A Jupyter notebook can run from a different Python environment than the one that contains the project packages. Registering the Conda environment as a Jupyter kernel gives the kernel picker a named entry that starts Python from that environment instead of from base or another project.

ipykernel supplies the Python kernel process that Jupyter starts behind a notebook, console, or lab session. The registration command writes a kernelspec, which is a small kernel.json file that tells Jupyter which Python executable to launch and which display name to show.

The --user install target writes the kernelspec for the current user account. Run the registration command as the same user who launches JupyterLab or Notebook, choose a simple internal kernel name, and restart any already-open Jupyter session if the new entry does not appear immediately.

Steps to add a Conda environment to Jupyter:

  1. Choose the environment name, kernel name, and display label.
    Conda environment: analytics
    Kernel name: analytics
    Jupyter display name: Python (analytics)

    The kernel name is Jupyter's internal identifier. Use ASCII letters, numbers, hyphens, underscores, or periods.

  2. Install ipykernel in the target environment.
    $ conda install --name analytics ipykernel --yes
    Collecting package metadata (repodata.json): done
    Solving environment: done
    Preparing transaction: done
    Verifying transaction: done
    Executing transaction: done

    Use the same channels that normally supply packages for the environment; add --channel conda-forge when that environment uses conda-forge.
    Related: How to install a package with Conda

  3. Register the environment as a user Jupyter kernel.
    $ conda run --name analytics python -m ipykernel install --user --name analytics --display-name "Python (analytics)"
    Installed kernelspec analytics in /home/user/.local/share/jupyter/kernels/analytics

    The command must run with the target environment's Python so the kernelspec points back to that environment. Reusing the same --name replaces the existing kernelspec with that internal name.

  4. List the Jupyter kernelspecs.
    $ conda run --name analytics jupyter kernelspec list
    Available kernels:
      python3      /opt/conda/envs/analytics/share/jupyter/kernels/python3
      analytics    /home/user/.local/share/jupyter/kernels/analytics

    On macOS or Windows, the user kernelspec path differs. Use the path shown for analytics in the command output.

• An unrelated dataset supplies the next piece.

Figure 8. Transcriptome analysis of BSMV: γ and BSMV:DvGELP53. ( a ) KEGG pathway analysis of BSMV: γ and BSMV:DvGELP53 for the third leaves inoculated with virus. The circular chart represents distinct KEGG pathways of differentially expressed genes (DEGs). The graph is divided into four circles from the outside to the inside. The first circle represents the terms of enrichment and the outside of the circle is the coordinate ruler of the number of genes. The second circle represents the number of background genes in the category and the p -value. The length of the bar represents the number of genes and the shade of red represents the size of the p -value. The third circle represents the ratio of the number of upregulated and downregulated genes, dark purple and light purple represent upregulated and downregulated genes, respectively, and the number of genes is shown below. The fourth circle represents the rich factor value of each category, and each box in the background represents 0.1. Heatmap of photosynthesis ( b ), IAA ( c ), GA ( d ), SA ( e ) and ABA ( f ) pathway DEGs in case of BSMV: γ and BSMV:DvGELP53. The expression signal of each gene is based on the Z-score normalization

  5. Inspect the registered kernel file.
    $ cat /home/user/.local/share/jupyter/kernels/analytics/kernel.json
    {
     "argv": [
      "/opt/conda/envs/analytics/bin/python",
      "-Xfrozen_modules=off",
      "-m",
      "ipykernel_launcher",
      "-f",
      "{connection_file}"
     ],
     "display_name": "Python (analytics)",
     "language": "python",
     "metadata": {
      "debugger": true,
      "supported_encryption": "curve"
     },
     "kernel_protocol_version": "5.5"
    }

    The first argv entry should point to the Python executable inside the Conda environment, not to base or another environment.

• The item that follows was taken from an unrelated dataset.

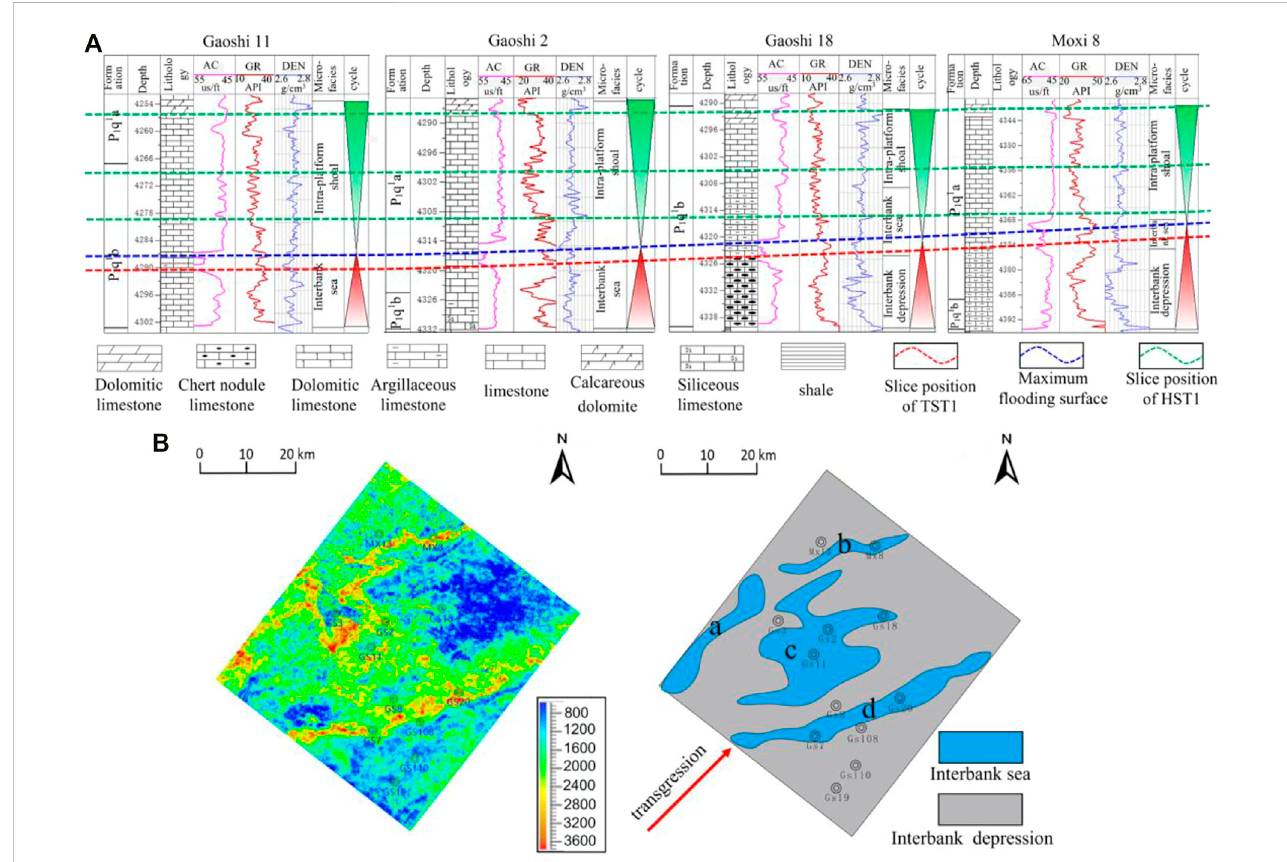
FIGURE 11 (A) log curve and sedimentary microfacies interpretation diagram of representative well location in SQ1 period; (B) Typical root mean square amplitude attribute slice and corresponding sedimentary microfacies interpretation during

  6. Restart JupyterLab or Notebook if the kernel list was already open.
  7. Select Python (analytics) from the Jupyter kernel picker.
  8. Run a Python executable check in the notebook.
    In [1]: import sys
       ...: sys.executable
    Out[1]: '/opt/conda/envs/analytics/bin/python'

    If the output points to base or another environment, register the kernel again with conda run --name analytics or activate analytics before running python -m ipykernel install.